Taking a cue from the Disciples following the Ascension, and Mary Poppins, perhaps we can move most gracefully through this time by being the Family of God. Like the apostles, following the Ascension, we are in our own period of waiting. We don’t know precisely what the future will bring—but we do know this—we know that we shall have a hand in making that future what it will be. What’s more, we carry with us the assurance that God, in the form of the Holy Spirit, will be with us.

I wonder, what the apostles thought as they witnessed the departure of their Lord. The Gospel tells us they stand there—looking up into heaven, until two men in white robes say to them: “Men of Galilee, why do you stand looking up toward heaven...” In other words, “Get on with the business of being disciples.” And they returned to Jerusalem.

But these men and women, they weren’t bereft, and they weren’t sitting around in a funk, twiddling their thumbs: they were praying, and waiting. They knew a future was coming—and they wanted to be prepared for when it arrived.

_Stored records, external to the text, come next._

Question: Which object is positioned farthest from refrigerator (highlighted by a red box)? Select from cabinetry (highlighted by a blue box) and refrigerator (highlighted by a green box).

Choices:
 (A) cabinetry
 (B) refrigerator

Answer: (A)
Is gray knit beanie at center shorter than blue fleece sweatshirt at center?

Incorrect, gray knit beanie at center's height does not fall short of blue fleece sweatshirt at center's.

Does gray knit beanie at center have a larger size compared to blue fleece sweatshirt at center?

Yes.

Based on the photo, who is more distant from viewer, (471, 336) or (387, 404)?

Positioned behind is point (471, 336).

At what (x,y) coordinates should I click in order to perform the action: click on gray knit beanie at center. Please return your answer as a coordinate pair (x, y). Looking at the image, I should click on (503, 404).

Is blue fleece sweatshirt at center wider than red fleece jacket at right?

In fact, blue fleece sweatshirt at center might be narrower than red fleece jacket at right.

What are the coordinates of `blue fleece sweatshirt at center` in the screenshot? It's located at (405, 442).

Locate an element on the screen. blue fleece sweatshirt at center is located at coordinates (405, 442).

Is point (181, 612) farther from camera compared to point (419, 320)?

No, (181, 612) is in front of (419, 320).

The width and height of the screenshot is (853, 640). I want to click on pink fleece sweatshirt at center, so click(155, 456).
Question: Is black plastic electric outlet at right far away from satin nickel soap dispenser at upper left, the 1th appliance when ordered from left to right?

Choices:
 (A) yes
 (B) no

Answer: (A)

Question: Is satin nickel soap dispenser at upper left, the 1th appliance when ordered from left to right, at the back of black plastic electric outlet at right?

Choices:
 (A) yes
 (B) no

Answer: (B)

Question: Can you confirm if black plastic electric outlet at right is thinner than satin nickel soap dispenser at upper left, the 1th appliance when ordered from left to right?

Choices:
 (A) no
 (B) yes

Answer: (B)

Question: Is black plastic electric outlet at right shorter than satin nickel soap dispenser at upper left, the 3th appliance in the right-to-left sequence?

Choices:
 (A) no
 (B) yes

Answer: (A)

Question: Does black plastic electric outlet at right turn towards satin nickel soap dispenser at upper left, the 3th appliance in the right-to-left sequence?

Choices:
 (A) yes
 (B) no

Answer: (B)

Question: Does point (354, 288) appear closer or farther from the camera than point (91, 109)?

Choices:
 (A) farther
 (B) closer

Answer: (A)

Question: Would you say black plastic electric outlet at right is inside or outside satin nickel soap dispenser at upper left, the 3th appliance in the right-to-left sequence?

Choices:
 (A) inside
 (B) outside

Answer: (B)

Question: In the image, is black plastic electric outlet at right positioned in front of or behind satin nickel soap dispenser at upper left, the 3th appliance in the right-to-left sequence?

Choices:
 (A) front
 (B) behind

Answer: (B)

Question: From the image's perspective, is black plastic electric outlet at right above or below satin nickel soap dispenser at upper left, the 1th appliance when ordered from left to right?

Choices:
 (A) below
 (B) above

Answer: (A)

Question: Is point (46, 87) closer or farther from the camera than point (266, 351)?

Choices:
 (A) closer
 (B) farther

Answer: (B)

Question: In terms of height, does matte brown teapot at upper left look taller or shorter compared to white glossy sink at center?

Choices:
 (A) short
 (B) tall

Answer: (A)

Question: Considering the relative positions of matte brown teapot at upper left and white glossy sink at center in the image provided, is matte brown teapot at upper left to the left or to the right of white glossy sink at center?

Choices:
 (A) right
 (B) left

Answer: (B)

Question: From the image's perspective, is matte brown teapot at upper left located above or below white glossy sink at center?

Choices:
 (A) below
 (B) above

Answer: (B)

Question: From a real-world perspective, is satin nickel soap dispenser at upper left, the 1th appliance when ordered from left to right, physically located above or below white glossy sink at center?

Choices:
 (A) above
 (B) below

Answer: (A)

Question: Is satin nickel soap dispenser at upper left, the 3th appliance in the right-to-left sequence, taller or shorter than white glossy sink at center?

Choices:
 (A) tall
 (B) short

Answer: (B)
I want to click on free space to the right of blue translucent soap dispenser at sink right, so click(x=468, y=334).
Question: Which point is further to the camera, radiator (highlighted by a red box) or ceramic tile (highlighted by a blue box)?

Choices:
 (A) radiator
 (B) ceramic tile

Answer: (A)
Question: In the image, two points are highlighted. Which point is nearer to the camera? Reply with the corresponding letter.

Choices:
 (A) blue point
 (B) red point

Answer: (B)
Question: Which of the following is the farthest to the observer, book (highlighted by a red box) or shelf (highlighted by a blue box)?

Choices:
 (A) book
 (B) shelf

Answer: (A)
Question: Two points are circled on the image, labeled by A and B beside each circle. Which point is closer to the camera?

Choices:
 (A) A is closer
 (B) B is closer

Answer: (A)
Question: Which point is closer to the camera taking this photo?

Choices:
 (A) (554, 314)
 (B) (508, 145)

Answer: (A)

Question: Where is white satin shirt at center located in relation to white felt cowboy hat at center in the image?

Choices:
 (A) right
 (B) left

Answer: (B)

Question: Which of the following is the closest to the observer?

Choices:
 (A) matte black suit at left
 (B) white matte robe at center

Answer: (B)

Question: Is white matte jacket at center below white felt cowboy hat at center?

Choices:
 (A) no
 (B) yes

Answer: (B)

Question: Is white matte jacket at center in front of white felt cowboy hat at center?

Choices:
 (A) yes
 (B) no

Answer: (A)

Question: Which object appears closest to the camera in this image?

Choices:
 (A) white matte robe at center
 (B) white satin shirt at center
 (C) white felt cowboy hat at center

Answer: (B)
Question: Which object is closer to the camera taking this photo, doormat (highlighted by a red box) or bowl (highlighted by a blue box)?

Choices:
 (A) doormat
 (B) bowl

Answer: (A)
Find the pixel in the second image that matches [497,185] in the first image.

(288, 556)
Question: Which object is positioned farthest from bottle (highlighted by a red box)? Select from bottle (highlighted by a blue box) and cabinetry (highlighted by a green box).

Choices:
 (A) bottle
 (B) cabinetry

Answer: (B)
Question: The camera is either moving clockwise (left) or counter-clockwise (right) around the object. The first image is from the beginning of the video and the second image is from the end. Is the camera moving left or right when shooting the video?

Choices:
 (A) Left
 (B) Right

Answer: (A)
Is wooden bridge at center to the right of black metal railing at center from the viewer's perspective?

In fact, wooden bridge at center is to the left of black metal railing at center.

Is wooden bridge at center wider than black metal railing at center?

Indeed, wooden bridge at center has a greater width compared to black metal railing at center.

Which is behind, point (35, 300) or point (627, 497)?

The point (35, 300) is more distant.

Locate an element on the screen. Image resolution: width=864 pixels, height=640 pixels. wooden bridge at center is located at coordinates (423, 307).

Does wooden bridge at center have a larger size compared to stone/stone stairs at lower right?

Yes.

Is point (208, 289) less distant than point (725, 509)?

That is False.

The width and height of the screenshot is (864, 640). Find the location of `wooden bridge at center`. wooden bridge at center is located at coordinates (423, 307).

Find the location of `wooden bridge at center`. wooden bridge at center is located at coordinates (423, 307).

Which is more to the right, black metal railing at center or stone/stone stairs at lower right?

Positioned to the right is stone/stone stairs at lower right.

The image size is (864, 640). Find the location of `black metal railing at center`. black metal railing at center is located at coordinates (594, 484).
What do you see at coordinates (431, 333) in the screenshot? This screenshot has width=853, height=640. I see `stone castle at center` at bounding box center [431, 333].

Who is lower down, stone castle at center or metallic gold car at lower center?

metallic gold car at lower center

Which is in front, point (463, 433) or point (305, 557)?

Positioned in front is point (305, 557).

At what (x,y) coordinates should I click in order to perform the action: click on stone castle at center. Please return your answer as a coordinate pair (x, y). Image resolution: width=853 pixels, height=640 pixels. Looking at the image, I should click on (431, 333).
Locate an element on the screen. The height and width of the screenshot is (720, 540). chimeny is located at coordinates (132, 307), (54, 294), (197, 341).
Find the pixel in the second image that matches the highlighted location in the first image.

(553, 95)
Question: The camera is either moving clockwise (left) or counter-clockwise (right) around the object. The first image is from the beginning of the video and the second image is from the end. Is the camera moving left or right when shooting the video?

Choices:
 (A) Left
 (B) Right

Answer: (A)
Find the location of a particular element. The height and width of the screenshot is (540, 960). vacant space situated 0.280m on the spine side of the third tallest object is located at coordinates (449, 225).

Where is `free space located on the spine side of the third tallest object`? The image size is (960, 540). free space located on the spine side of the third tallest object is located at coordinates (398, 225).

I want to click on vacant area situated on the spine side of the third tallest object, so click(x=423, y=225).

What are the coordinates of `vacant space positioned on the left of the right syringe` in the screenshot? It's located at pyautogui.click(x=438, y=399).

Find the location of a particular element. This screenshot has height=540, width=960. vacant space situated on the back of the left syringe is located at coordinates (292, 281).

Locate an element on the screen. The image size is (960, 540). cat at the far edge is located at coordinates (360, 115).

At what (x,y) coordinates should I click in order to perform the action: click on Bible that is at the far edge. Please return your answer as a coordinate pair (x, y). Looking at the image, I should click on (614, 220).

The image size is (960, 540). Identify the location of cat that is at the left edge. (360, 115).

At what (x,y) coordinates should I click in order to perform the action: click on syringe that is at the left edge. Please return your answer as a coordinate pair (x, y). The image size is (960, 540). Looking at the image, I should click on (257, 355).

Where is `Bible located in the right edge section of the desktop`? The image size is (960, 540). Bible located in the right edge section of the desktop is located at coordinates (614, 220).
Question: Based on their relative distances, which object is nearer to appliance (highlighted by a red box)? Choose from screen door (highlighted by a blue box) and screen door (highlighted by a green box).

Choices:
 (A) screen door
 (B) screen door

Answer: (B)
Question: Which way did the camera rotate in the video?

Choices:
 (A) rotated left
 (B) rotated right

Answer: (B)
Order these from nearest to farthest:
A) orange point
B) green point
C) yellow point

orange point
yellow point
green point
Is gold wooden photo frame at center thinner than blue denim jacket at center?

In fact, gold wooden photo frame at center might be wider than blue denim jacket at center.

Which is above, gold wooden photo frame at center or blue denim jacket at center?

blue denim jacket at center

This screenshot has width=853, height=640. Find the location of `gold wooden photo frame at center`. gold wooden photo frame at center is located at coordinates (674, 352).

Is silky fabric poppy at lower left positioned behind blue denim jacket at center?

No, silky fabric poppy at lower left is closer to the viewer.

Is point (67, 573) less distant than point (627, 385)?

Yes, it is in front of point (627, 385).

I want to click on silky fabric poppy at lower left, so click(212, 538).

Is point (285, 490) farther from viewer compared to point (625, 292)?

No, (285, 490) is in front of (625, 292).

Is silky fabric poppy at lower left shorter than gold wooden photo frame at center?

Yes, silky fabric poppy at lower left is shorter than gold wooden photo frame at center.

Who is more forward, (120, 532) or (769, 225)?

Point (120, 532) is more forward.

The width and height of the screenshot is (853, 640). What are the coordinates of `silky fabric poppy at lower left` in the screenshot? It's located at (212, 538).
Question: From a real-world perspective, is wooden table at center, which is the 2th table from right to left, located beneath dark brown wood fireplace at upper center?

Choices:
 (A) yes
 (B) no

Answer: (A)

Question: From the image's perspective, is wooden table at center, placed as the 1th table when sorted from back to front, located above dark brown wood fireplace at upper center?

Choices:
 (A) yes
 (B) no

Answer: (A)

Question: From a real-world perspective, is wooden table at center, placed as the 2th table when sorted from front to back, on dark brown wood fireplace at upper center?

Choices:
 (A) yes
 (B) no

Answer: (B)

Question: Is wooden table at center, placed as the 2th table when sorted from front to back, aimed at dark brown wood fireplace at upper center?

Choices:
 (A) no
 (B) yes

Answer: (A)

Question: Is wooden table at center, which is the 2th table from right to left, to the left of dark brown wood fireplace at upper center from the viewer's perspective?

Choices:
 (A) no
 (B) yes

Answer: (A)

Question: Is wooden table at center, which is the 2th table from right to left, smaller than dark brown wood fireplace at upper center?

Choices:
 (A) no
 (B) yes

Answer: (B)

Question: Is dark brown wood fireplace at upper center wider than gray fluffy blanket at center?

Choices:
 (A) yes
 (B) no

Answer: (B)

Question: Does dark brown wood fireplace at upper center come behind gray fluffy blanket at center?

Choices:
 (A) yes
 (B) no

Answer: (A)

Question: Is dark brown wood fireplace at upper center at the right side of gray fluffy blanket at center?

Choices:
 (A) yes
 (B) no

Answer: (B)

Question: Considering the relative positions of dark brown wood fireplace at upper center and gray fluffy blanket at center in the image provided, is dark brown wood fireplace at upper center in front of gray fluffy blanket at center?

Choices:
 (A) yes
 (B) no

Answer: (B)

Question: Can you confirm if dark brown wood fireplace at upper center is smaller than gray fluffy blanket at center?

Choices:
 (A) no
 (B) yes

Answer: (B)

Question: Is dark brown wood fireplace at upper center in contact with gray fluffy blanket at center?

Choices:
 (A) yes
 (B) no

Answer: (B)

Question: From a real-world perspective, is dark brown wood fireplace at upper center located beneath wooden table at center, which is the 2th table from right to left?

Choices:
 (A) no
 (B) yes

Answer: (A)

I don’t see us much differently. Here at St. Paul’s we’re actively preparing for the return of in-person worship on July 5th. It will be different, that’s for certain—and it will come with a variety of challenges we wouldn’t have imagined a few months previously—but I am confident that we will be ready. Like the disciples who lived in that in-between time, we are waiting, we are praying, and we are actively preparing. And, like the disciples, we too are a family, a community of faith, that has been blessed with the grace of God and the gift of the Holy Spirit. Our task is to live into the calling to be the Family of God, to share the grace we have received with others and to do so with the knowledge, confidence and joy that we, indeed, are guided by the Holy Spirit of God. In the name of our risen Savior. Alleluia! Amen.